(Collected data)
========================================

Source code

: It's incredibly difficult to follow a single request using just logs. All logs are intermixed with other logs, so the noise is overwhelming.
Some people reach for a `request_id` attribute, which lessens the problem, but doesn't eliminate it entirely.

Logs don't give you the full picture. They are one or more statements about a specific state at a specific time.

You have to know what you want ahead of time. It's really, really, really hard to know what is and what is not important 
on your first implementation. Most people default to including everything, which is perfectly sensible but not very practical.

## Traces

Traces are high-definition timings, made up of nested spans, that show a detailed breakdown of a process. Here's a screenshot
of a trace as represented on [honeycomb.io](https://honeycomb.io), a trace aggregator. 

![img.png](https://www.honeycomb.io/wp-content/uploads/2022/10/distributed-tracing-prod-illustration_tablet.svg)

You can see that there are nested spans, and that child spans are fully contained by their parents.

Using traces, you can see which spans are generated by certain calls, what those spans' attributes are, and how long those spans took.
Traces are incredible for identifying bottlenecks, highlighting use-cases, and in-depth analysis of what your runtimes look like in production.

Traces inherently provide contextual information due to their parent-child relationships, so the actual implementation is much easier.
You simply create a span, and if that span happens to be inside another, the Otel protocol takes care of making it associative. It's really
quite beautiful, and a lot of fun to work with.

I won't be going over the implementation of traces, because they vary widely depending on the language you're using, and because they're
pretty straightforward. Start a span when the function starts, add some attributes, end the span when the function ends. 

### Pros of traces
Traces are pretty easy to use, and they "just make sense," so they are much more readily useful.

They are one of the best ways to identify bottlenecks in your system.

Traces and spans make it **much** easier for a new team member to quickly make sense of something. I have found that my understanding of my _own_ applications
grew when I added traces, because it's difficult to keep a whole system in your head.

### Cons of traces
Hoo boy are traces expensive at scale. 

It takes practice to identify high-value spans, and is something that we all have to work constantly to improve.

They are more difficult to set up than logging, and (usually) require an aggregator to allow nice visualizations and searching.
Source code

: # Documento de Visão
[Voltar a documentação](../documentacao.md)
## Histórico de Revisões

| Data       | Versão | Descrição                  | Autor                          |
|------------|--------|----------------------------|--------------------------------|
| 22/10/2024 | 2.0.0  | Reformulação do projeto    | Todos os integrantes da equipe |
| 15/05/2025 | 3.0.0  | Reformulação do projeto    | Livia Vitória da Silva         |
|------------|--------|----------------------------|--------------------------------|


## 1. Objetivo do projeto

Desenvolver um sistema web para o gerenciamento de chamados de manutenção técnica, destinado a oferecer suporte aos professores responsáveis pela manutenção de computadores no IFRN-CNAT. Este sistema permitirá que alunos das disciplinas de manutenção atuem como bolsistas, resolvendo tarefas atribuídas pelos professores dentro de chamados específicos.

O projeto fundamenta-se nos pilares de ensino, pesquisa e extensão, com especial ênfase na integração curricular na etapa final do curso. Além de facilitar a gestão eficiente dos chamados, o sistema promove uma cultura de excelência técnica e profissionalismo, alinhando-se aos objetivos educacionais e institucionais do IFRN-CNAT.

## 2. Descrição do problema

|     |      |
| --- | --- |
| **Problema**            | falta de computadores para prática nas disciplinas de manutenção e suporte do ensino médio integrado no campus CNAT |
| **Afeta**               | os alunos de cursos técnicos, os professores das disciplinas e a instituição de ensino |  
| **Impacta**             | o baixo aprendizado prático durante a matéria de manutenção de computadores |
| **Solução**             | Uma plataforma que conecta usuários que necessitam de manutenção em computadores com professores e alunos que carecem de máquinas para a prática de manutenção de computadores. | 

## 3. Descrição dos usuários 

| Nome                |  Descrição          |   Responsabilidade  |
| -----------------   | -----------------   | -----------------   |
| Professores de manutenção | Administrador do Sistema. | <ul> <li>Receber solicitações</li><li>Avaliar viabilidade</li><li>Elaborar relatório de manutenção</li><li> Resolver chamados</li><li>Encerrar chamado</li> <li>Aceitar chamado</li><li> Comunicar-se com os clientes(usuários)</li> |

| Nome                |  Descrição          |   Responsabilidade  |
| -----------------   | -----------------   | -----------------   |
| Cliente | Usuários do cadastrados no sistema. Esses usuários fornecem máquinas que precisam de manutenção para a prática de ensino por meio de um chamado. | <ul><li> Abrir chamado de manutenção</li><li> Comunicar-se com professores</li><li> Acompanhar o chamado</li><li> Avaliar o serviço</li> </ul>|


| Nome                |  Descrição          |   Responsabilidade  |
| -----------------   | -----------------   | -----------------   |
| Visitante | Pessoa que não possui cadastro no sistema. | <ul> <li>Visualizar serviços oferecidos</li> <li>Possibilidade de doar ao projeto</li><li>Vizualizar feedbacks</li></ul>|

========================================

◆ What to do
Reproduce the text of every item above, word for word.

◆ The answer
Source code

: It's incredibly difficult to follow a single request using just logs. All logs are intermixed with other logs, so the noise is overwhelming.
Some people reach for a `request_id` attribute, which lessens the problem, but doesn't eliminate it entirely.

Logs don't give you the full picture. They are one or more statements about a specific state at a specific time.

You have to know what you want ahead of time. It's really, really, really hard to know what is and what is not important 
on your first implementation. Most people default to including everything, which is perfectly sensible but not very practical.

## Traces

Traces are high-definition timings, made up of nested spans, that show a detailed breakdown of a process. Here's a screenshot
of a trace as represented on [honeycomb.io](https://honeycomb.io), a trace aggregator. 

![img.png](https://www.honeycomb.io/wp-content/uploads/2022/10/distributed-tracing-prod-illustration_tablet.svg)

You can see that there are nested spans, and that child spans are fully contained by their parents.

Using traces, you can see which spans are generated by certain calls, what those spans' attributes are, and how long those spans took.
Traces are incredible for identifying bottlenecks, highlighting use-cases, and in-depth analysis of what your runtimes look like in production.

Traces inherently provide contextual information due to their parent-child relationships, so the actual implementation is much easier.
You simply create a span, and if that span happens to be inside another, the Otel protocol takes care of making it associative. It's really
quite beautiful, and a lot of fun to work with.

I won't be going over the implementation of traces, because they vary widely depending on the language you're using, and because they're
pretty straightforward. Start a span when the function starts, add some attributes, end the span when the function ends. 

### Pros of traces
Traces are pretty easy to use, and they "just make sense," so they are much more readily useful.

They are one of the best ways to identify bottlenecks in your system.

Traces and spans make it **much** easier for a new team member to quickly make sense of something. I have found that my understanding of my _own_ applications
grew when I added traces, because it's difficult to keep a whole system in your head.

### Cons of traces
Hoo boy are traces expensive at scale. 

It takes practice to identify high-value spans, and is something that we all have to work constantly to improve.

They are more difficult to set up than logging, and (usually) require an aggregator to allow nice visualizations and searching.
Source code

: # Documento de Visão
[Voltar a documentação](../documentacao.md)
## Histórico de Revisões

| Data       | Versão | Descrição                  | Autor                          |
|------------|--------|----------------------------|--------------------------------|
| 22/10/2024 | 2.0.0  | Reformulação do projeto    | Todos os integrantes da equipe |
| 15/05/2025 | 3.0.0  | Reformulação do projeto    | Livia Vitória da Silva         |
|------------|--------|----------------------------|--------------------------------|


## 1. Objetivo do projeto

Desenvolver um sistema web para o gerenciamento de chamados de manutenção técnica, destinado a oferecer suporte aos professores responsáveis pela manutenção de computadores no IFRN-CNAT. Este sistema permitirá que alunos das disciplinas de manutenção atuem como bolsistas, resolvendo tarefas atribuídas pelos professores dentro de chamados específicos.

O projeto fundamenta-se nos pilares de ensino, pesquisa e extensão, com especial ênfase na integração curricular na etapa final do curso. Além de facilitar a gestão eficiente dos chamados, o sistema promove uma cultura de excelência técnica e profissionalismo, alinhando-se aos objetivos educacionais e institucionais do IFRN-CNAT.

## 2. Descrição do problema

|     |      |
| --- | --- |
| **Problema**            | falta de computadores para prática nas disciplinas de manutenção e suporte do ensino médio integrado no campus CNAT |
| **Afeta**               | os alunos de cursos técnicos, os professores das disciplinas e a instituição de ensino |  
| **Impacta**             | o baixo aprendizado prático durante a matéria de manutenção de computadores |
| **Solução**             | Uma plataforma que conecta usuários que necessitam de manutenção em computadores com professores e alunos que carecem de máquinas para a prática de manutenção de computadores. | 

## 3. Descrição dos usuários 

| Nome                |  Descrição          |   Responsabilidade  |
| -----------------   | -----------------   | -----------------   |
| Professores de manutenção | Administrador do Sistema. | <ul> <li>Receber solicitações</li><li>Avaliar viabilidade</li><li>Elaborar relatório de manutenção</li><li> Resolver chamados</li><li>Encerrar chamado</li> <li>Aceitar chamado</li><li> Comunicar-se com os clientes(usuários)</li> |

| Nome                |  Descrição          |   Responsabilidade  |
| -----------------   | -----------------   | -----------------   |
| Cliente | Usuários do cadastrados no sistema. Esses usuários fornecem máquinas que precisam de manutenção para a prática de ensino por meio de um chamado. | <ul><li> Abrir chamado de manutenção</li><li> Comunicar-se com professores</li><li> Acompanhar o chamado</li><li> Avaliar o serviço</li> </ul>|


| Nome                |  Descrição          |   Responsabilidade  |
| -----------------   | -----------------   | -----------------   |
| Visitante | Pessoa que não possui cadastro no sistema. | <ul> <li>Visualizar serviços oferecidos</li> <li>Possibilidade de doar ao projeto</li><li>Vizualizar feedbacks</li></ul>|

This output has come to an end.